Exercise instructions:
Each line of the data holding "ring" should be found and copied.

(Images with bounding boxes)
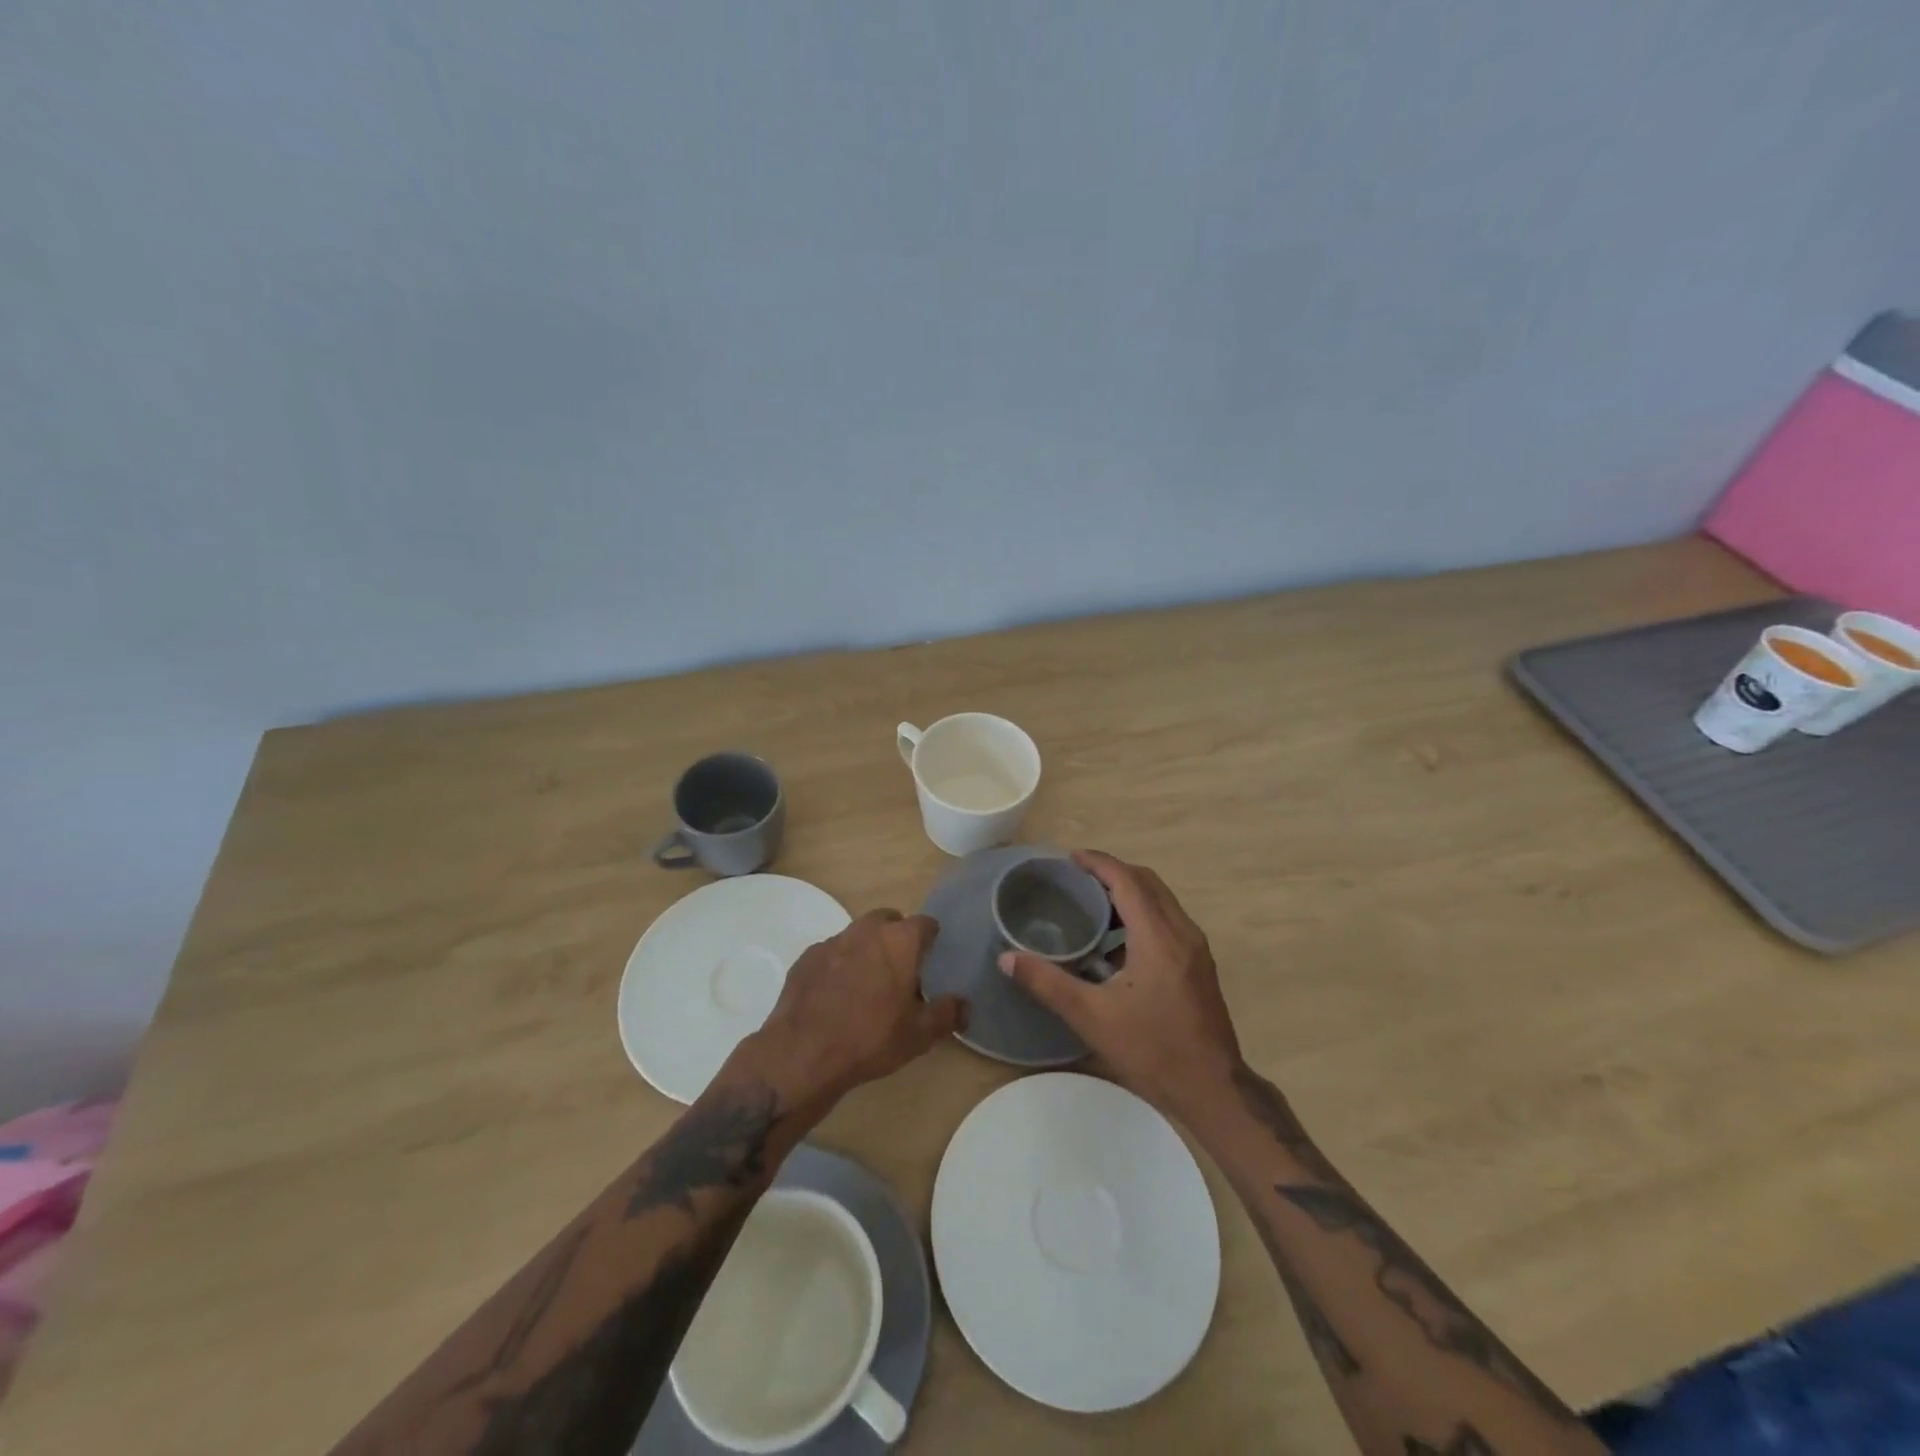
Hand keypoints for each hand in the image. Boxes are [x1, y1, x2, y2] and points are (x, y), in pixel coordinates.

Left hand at [741, 909, 965, 1109]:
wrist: (803, 1054)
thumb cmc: (871, 1038)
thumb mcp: (920, 1034)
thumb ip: (948, 1014)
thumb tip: (965, 1005)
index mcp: (899, 941)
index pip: (924, 923)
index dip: (930, 938)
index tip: (932, 956)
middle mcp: (866, 930)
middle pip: (888, 921)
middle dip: (897, 937)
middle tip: (901, 969)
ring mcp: (832, 941)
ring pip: (858, 935)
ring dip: (866, 950)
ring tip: (868, 983)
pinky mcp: (806, 957)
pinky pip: (831, 954)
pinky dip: (838, 965)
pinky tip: (836, 994)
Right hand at [999, 850, 1241, 1116]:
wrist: (1213, 1090)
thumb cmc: (1152, 1051)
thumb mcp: (1092, 1018)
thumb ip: (1048, 983)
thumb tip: (1007, 958)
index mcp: (1158, 938)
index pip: (1127, 881)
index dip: (1098, 863)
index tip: (1070, 858)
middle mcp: (1182, 933)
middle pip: (1148, 883)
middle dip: (1113, 872)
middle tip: (1077, 877)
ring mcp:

Result:
ring mcp: (832, 941)
ring pip: (858, 935)
ring dip: (866, 950)
ring tip: (868, 983)
ring mcp:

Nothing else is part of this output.